MATERIAL FOR THE TASK below:

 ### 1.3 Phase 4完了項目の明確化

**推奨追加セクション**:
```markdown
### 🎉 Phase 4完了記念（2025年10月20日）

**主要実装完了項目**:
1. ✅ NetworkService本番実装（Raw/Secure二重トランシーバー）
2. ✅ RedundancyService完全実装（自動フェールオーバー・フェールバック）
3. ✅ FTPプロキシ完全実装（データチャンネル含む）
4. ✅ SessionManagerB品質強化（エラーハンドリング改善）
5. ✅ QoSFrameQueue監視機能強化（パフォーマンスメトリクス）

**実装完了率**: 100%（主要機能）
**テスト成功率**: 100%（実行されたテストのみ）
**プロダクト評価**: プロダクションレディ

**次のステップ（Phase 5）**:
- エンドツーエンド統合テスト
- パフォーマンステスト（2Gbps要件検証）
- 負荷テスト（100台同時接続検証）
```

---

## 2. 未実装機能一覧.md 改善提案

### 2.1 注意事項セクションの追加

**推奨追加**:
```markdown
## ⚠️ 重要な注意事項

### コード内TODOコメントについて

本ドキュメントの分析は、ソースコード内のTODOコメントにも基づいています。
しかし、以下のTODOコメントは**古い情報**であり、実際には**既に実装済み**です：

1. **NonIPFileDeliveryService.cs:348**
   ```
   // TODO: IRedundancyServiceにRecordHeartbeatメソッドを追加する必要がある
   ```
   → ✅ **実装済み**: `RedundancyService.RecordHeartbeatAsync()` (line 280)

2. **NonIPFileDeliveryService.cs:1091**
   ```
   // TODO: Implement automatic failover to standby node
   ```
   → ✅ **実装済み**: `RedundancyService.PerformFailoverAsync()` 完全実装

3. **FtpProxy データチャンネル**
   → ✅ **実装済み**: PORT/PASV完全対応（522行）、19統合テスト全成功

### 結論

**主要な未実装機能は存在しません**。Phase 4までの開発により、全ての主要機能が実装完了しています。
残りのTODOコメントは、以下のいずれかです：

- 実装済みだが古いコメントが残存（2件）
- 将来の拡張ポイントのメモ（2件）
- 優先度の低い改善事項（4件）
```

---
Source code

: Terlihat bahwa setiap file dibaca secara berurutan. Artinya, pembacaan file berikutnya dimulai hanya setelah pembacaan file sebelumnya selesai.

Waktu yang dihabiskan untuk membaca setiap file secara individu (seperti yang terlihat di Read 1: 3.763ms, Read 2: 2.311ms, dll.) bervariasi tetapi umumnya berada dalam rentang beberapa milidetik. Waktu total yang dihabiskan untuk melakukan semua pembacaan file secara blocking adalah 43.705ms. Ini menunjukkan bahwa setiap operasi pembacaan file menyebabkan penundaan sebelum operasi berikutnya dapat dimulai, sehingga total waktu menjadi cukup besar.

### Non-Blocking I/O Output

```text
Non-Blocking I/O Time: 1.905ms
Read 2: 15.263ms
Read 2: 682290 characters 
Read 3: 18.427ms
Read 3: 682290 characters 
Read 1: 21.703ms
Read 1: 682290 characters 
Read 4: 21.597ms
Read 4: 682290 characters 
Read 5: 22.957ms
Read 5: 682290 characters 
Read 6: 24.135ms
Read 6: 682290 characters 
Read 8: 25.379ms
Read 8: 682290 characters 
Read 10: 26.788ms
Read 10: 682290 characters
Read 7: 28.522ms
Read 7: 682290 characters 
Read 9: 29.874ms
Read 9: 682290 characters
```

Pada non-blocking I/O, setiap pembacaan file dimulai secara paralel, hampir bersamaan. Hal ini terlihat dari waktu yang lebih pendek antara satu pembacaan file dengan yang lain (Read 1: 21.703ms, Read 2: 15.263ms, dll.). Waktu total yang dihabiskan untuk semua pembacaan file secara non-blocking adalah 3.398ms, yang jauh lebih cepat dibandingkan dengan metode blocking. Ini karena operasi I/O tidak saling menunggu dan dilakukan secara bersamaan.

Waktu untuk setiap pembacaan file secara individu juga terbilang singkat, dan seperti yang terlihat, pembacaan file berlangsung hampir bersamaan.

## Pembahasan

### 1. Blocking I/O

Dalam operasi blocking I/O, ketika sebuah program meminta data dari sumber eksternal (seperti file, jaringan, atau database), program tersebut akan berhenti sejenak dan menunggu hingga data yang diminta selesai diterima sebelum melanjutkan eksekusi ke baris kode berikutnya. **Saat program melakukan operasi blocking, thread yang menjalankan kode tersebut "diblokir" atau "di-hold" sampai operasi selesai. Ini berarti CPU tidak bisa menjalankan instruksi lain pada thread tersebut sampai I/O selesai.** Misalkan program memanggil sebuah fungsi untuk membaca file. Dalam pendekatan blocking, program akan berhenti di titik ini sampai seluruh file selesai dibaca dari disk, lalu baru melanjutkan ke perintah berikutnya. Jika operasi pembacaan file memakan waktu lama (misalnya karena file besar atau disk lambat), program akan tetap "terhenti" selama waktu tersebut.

End of MATERIAL FOR THE TASK.

• **WHAT NEEDS TO BE DONE**:
Every record must appear in the answer exactly as it appears above.

• **OUTPUT OF THE EXERCISE**:
 ### 1.3 Phase 4完了項目の明確化

**推奨追加セクション**:
```markdown
### 🎉 Phase 4完了記念（2025年10月20日）

**主要実装完了項目**:
1. ✅ NetworkService本番実装（Raw/Secure二重トランシーバー）
2. ✅ RedundancyService完全実装（自動フェールオーバー・フェールバック）
3. ✅ FTPプロキシ完全実装（データチャンネル含む）
4. ✅ SessionManagerB品質強化（エラーハンドリング改善）
5. ✅ QoSFrameQueue監視機能強化（パフォーマンスメトリクス）

**実装完了率**: 100%（主要機能）
**テスト成功率**: 100%（実行されたテストのみ）
**プロダクト評価**: プロダクションレディ

**次のステップ（Phase 5）**:
- エンドツーエンド統合テスト
- パフォーマンステスト（2Gbps要件検証）
- 負荷テスト（100台同時接続検証）
```

---

## 2. 未実装機能一覧.md 改善提案

### 2.1 注意事項セクションの追加

**推奨追加**:
```markdown
## ⚠️ 重要な注意事項

### コード内TODOコメントについて

本ドキュメントの分析は、ソースコード内のTODOコメントにも基づいています。
しかし、以下のTODOコメントは**古い情報**であり、実際には**既に実装済み**です：

1. **NonIPFileDeliveryService.cs:348**
   ```
   // TODO: IRedundancyServiceにRecordHeartbeatメソッドを追加する必要がある
   ```
   → ✅ **実装済み**: `RedundancyService.RecordHeartbeatAsync()` (line 280)

2. **NonIPFileDeliveryService.cs:1091**
   ```
   // TODO: Implement automatic failover to standby node
   ```
   → ✅ **実装済み**: `RedundancyService.PerformFailoverAsync()` 完全実装

3. **FtpProxy データチャンネル**
   → ✅ **実装済み**: PORT/PASV完全対応（522行）、19統合テスト全成功

### 結論

**主要な未実装機能は存在しません**。Phase 4までの開発により、全ての主要機能が実装完了しています。
残りのTODOコメントは、以下のいずれかです：

- 実装済みだが古いコメントが残存（2件）
- 将来の拡張ポイントのメモ（2件）
- 優先度の低い改善事項（4件）
```

---
Source code

: Terlihat bahwa setiap file dibaca secara berurutan. Artinya, pembacaan file berikutnya dimulai hanya setelah pembacaan file sebelumnya selesai.

Waktu yang dihabiskan untuk membaca setiap file secara individu (seperti yang terlihat di Read 1: 3.763ms, Read 2: 2.311ms, dll.) bervariasi tetapi umumnya berada dalam rentang beberapa milidetik. Waktu total yang dihabiskan untuk melakukan semua pembacaan file secara blocking adalah 43.705ms. Ini menunjukkan bahwa setiap operasi pembacaan file menyebabkan penundaan sebelum operasi berikutnya dapat dimulai, sehingga total waktu menjadi cukup besar.

### Non-Blocking I/O Output

```text
Non-Blocking I/O Time: 1.905ms
Read 2: 15.263ms
Read 2: 682290 characters 
Read 3: 18.427ms
Read 3: 682290 characters 
Read 1: 21.703ms
Read 1: 682290 characters 
Read 4: 21.597ms
Read 4: 682290 characters 
Read 5: 22.957ms
Read 5: 682290 characters 
Read 6: 24.135ms
Read 6: 682290 characters 
Read 8: 25.379ms
Read 8: 682290 characters 
Read 10: 26.788ms
Read 10: 682290 characters
Read 7: 28.522ms
Read 7: 682290 characters 
Read 9: 29.874ms
Read 9: 682290 characters
```

Pada non-blocking I/O, setiap pembacaan file dimulai secara paralel, hampir bersamaan. Hal ini terlihat dari waktu yang lebih pendek antara satu pembacaan file dengan yang lain (Read 1: 21.703ms, Read 2: 15.263ms, dll.). Waktu total yang dihabiskan untuk semua pembacaan file secara non-blocking adalah 3.398ms, yang jauh lebih cepat dibandingkan dengan metode blocking. Ini karena operasi I/O tidak saling menunggu dan dilakukan secara bersamaan.

Waktu untuk setiap pembacaan file secara individu juga terbilang singkat, dan seperti yang terlihat, pembacaan file berlangsung hampir bersamaan.

## Pembahasan

### 1. Blocking I/O

Dalam operasi blocking I/O, ketika sebuah program meminta data dari sumber eksternal (seperti file, jaringan, atau database), program tersebut akan berhenti sejenak dan menunggu hingga data yang diminta selesai diterima sebelum melanjutkan eksekusi ke baris kode berikutnya. **Saat program melakukan operasi blocking, thread yang menjalankan kode tersebut "diblokir" atau "di-hold" sampai operasi selesai. Ini berarti CPU tidak bisa menjalankan instruksi lain pada thread tersebut sampai I/O selesai.** Misalkan program memanggil sebuah fungsi untuk membaca file. Dalam pendekatan blocking, program akan berhenti di titik ini sampai seluruh file selesai dibaca dari disk, lalu baru melanjutkan ke perintah berikutnya. Jika operasi pembacaan file memakan waktu lama (misalnya karena file besar atau disk lambat), program akan tetap "terhenti" selama waktu tersebut.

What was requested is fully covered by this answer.